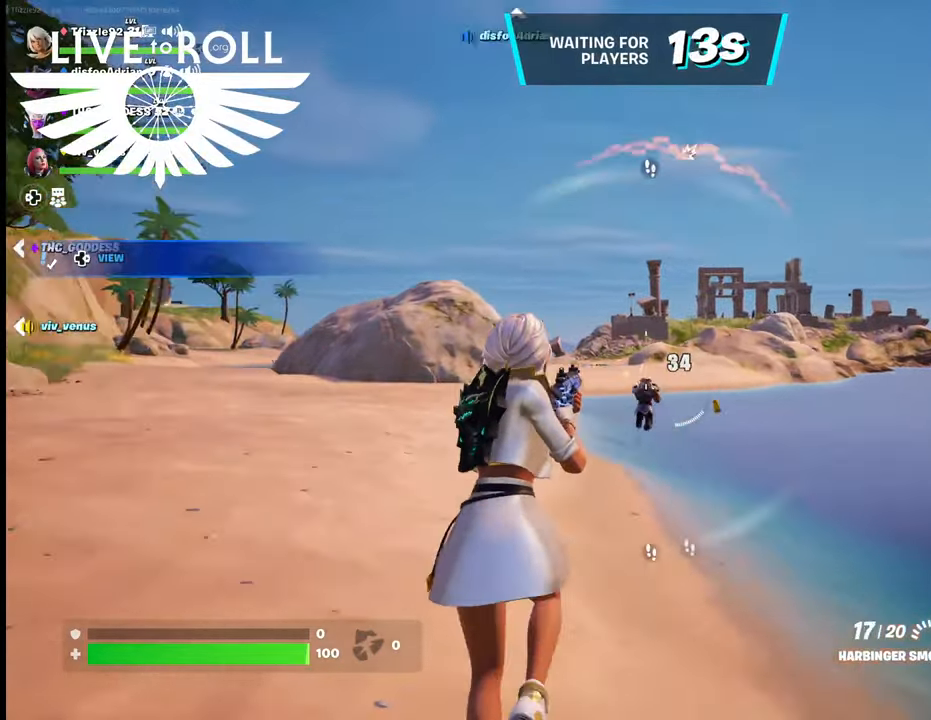
{"buttons": ["R2"], "left_stick": "up", "right_stick": "center", "events": [[467, "R2", "down"]]}
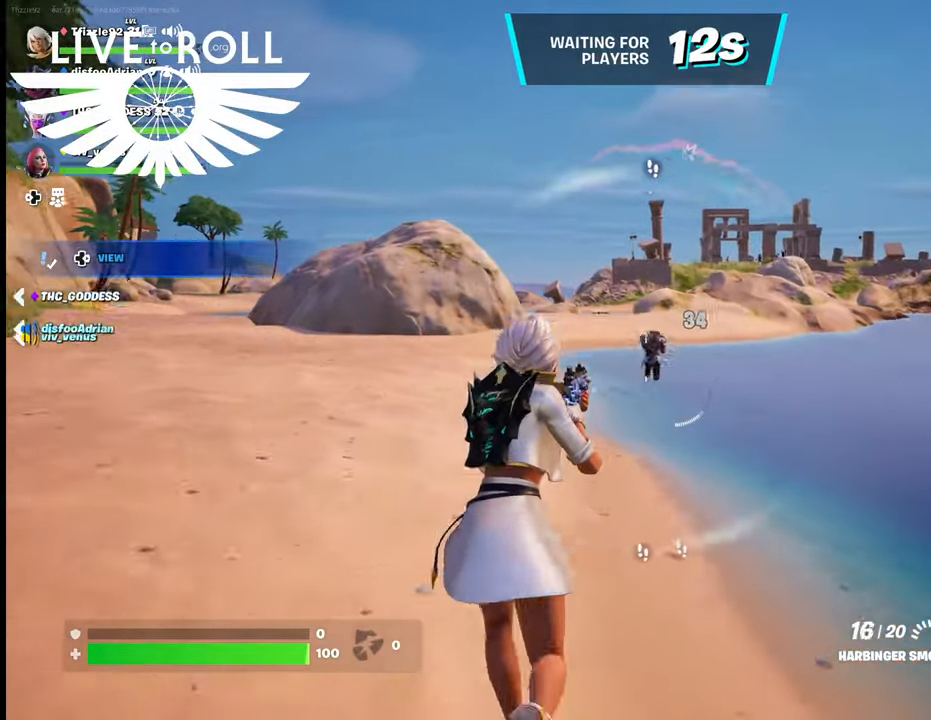
{"buttons": [], "left_stick": "up", "right_stick": "center", "events": [[300, "R2", "up"]]}
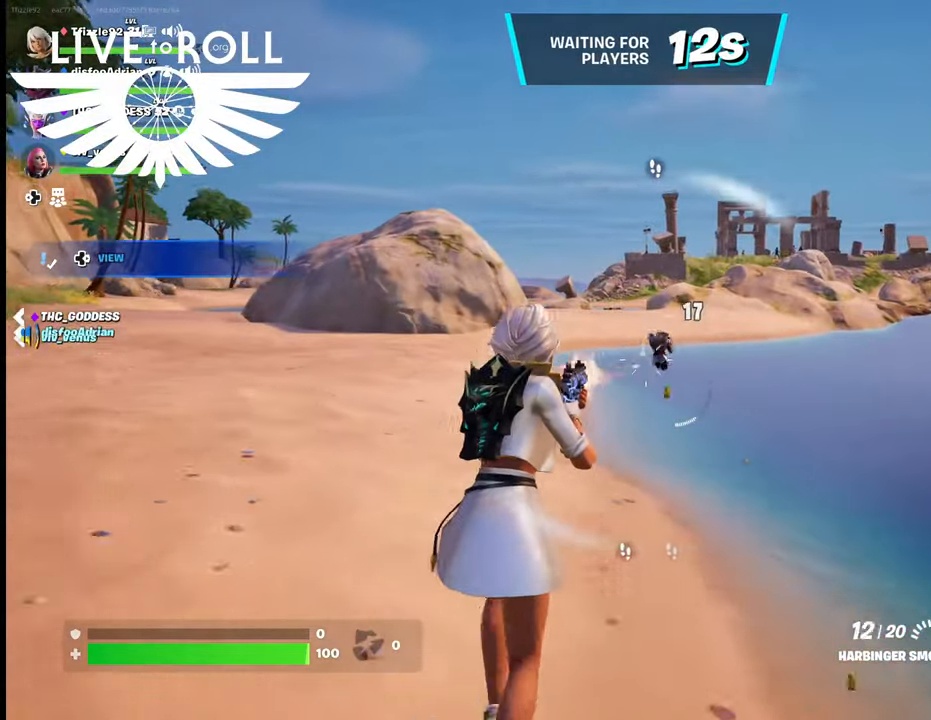
{"buttons": [], "left_stick": "up", "right_stick": "center", "events": [[34, "R2", "down"], [367, "R2", "up"]]}
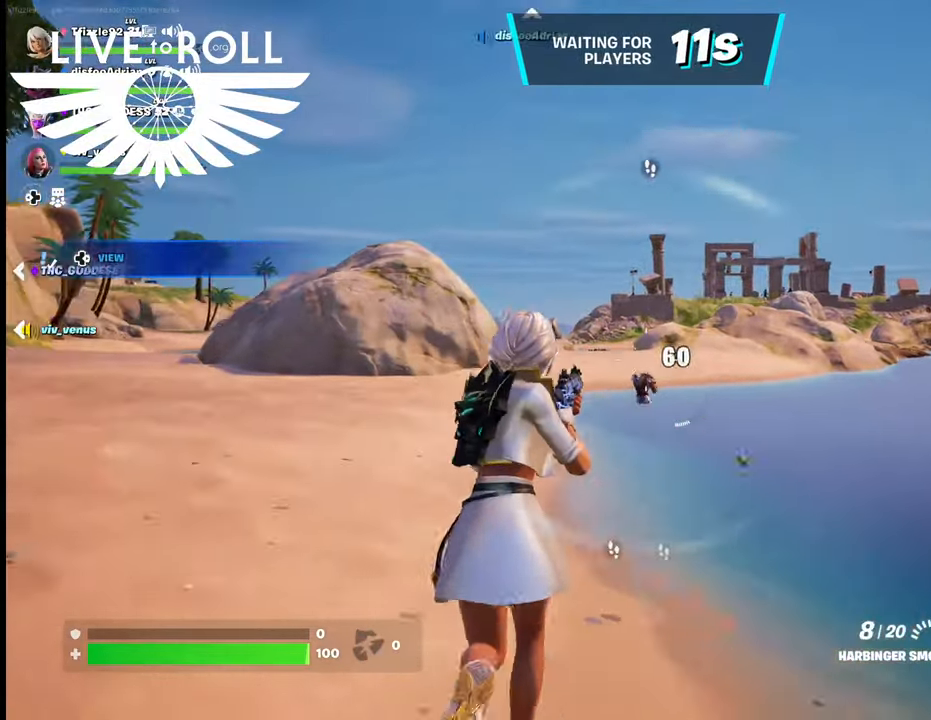
{"buttons": [], "left_stick": "up", "right_stick": "center", "events": []}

About this exercise: Omit the pictures, then copy out all the data exactly as it stands.

Written solution:
{"buttons": ["R2"], "left_stick": "up", "right_stick": "center", "events": [[467, "R2", "down"]]}
{"buttons": [], "left_stick": "up", "right_stick": "center", "events": [[300, "R2", "up"]]}
{"buttons": [], "left_stick": "up", "right_stick": "center", "events": [[34, "R2", "down"], [367, "R2", "up"]]}
{"buttons": [], "left_stick": "up", "right_stick": "center", "events": []}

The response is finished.